MANILA, Jan 16 (Reuters) – Philippine onion importers have applied for permits for just a quarter of the approved emergency purchase of up to 21,060 tons, which agriculture officials said may not bring down exorbitant prices that have added to soaring inflation.
The cost of onions, widely used in many local dishes, more than quadrupled in four months to hit as high as 700 pesos (USD 12.83) per kilogram in Manila markets in December, among the highest in the world and contributing to double-digit food inflation.
Food prices helped push the consumer price index last month up 8.1% from a year earlier, a 14-year high, with the central bank warning of continued pressure and signaling further interest rate hikes in the first half of 2023.
The Bureau of Plant Industry has cleared the importation of about 25% of the approved volume, which must be shipped in not later than Jan. 27, agriculture officials told a Senate hearing on Monday.
“Even if we import the entire approved volume, even that will not have a substantial impact on prices,” said Mercedita Sombilla, agriculture undersecretary for planning.
The Philippines had been hit by onion production shortfalls in recent months, as farmers were discouraged to boost planting due to competition with imported supply, according to farmers’ groups.
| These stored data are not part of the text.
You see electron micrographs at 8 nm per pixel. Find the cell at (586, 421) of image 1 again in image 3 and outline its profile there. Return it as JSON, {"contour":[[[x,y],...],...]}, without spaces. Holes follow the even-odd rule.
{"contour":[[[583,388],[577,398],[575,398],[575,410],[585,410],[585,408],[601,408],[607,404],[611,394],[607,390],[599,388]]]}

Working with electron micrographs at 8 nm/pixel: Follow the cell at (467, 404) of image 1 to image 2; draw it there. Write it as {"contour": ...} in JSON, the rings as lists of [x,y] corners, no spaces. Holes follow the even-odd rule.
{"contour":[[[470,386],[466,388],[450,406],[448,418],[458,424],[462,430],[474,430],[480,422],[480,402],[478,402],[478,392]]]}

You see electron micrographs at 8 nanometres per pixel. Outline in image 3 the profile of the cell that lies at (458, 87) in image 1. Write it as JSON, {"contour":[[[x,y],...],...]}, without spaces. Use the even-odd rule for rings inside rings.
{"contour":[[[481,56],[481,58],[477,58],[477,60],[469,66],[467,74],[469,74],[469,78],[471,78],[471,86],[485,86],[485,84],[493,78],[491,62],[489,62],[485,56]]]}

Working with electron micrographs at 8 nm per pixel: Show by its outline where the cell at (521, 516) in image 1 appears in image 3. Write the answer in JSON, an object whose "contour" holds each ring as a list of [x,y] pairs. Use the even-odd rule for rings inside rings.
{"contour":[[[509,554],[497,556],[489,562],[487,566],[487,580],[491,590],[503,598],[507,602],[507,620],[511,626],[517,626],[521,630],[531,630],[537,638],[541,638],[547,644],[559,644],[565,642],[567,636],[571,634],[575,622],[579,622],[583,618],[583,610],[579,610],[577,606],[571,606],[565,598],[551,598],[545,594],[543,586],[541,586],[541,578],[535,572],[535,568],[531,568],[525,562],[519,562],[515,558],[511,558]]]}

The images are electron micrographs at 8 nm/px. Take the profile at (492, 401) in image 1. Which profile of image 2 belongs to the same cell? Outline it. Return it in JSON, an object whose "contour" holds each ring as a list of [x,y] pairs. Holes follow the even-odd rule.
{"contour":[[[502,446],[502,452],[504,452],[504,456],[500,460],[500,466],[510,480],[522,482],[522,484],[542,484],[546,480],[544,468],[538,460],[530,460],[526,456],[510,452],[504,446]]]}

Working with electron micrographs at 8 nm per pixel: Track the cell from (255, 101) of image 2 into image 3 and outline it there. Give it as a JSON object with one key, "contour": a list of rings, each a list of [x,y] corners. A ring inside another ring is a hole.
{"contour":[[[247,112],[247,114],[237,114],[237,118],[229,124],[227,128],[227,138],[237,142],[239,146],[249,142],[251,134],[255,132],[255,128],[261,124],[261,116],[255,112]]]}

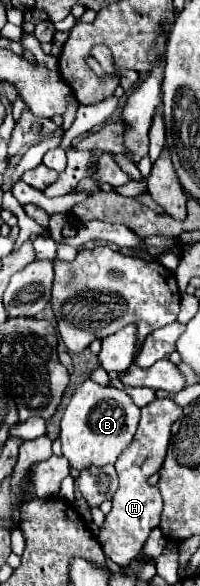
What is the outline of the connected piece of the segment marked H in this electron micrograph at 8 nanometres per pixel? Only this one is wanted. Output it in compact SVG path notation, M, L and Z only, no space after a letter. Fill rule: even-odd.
M170 398L166 400L154 400L146 408L142 408L142 418L136 430L136 436L132 444L124 450L120 460L116 462L116 472L120 480L120 488L114 494L112 510L106 514L104 524L98 534L98 542L102 544L102 550L106 558L116 562L118 566L126 568L142 550L148 534L158 526L160 512L162 512L162 496L158 486L150 486L148 478L160 470L166 450L170 444L170 426L178 420L182 414L182 408L176 406Z

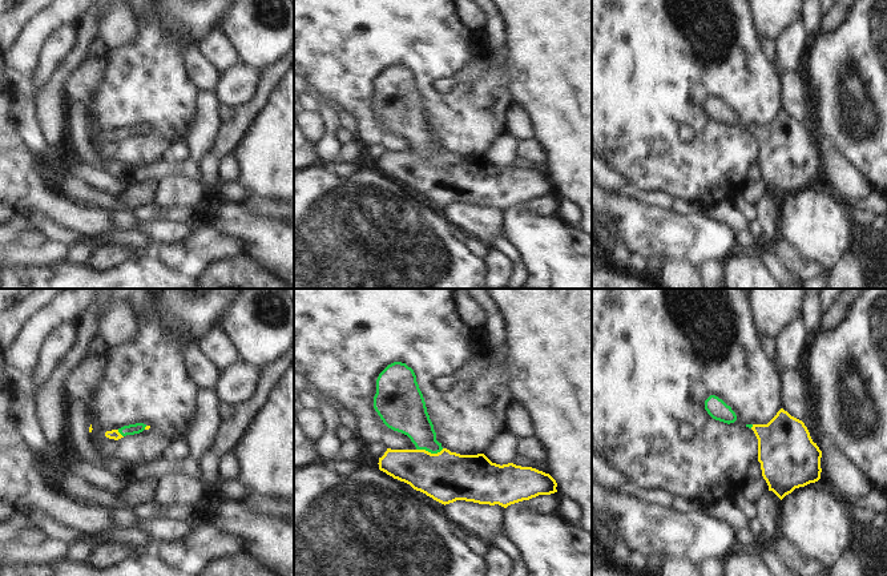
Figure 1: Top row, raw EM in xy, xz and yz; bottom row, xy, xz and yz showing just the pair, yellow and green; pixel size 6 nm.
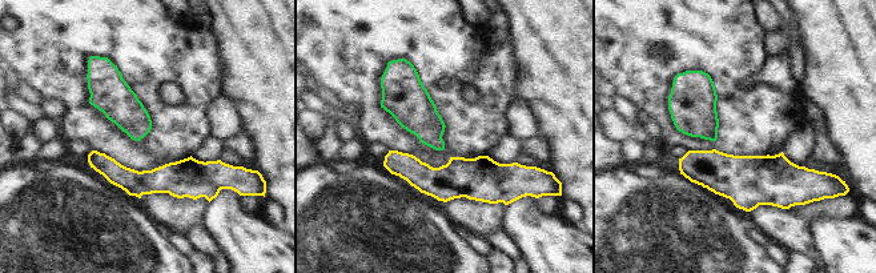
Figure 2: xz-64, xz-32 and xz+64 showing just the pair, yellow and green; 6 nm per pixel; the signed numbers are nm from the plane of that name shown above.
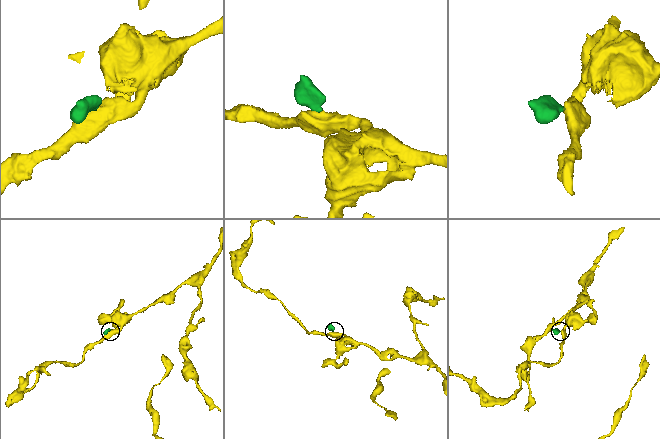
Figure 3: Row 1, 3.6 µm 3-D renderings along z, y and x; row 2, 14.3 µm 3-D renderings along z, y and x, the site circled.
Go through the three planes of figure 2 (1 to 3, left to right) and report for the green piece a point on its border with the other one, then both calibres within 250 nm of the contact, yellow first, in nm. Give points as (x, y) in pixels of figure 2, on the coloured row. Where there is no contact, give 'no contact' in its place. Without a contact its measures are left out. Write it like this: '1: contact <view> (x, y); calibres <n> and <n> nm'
1: no contact
2: no contact
3: no contact

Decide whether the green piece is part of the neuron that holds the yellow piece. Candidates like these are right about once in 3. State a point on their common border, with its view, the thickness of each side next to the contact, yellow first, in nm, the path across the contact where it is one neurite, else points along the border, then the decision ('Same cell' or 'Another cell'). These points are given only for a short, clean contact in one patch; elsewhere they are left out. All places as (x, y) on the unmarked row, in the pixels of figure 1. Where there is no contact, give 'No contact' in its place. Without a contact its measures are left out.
Touches yellow at xz (430, 154). Thickness 300 nm (yellow) against 220 nm. Path across: xz (446, 178), (430, 162), (430, 154), (420, 132), (410, 119). Same cell.

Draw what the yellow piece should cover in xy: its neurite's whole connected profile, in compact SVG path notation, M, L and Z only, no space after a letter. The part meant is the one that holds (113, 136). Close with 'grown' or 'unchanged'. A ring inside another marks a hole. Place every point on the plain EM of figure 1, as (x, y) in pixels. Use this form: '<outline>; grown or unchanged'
M136 125L136 126L124 128L118 132L106 133L105 138L109 141L118 142L126 137L140 136L144 132L149 132L149 130L150 130L150 128L146 128L144 125Z; grown

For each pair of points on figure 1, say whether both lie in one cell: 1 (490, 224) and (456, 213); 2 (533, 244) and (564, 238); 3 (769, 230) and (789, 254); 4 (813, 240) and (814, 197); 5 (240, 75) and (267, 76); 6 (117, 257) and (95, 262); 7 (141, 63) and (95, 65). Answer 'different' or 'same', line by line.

Government data showed prices have eased over the past two weeks, with the most widely consumed red onion selling at 350-550 pesos per kg as of Friday, still much higher than the 2022 low of 70 pesos in April.
President Ferdinand Marcos Jr, speaking to reporters on Sunday en route to Davos for the World Economic Forum, said the country was forced to import onions amid a wide gap between supply and demand.
He blamed the country’s long-running reliance on food importation, which discouraged local farmers, for the chronic domestic shortfalls involving many commodities, including the staple rice.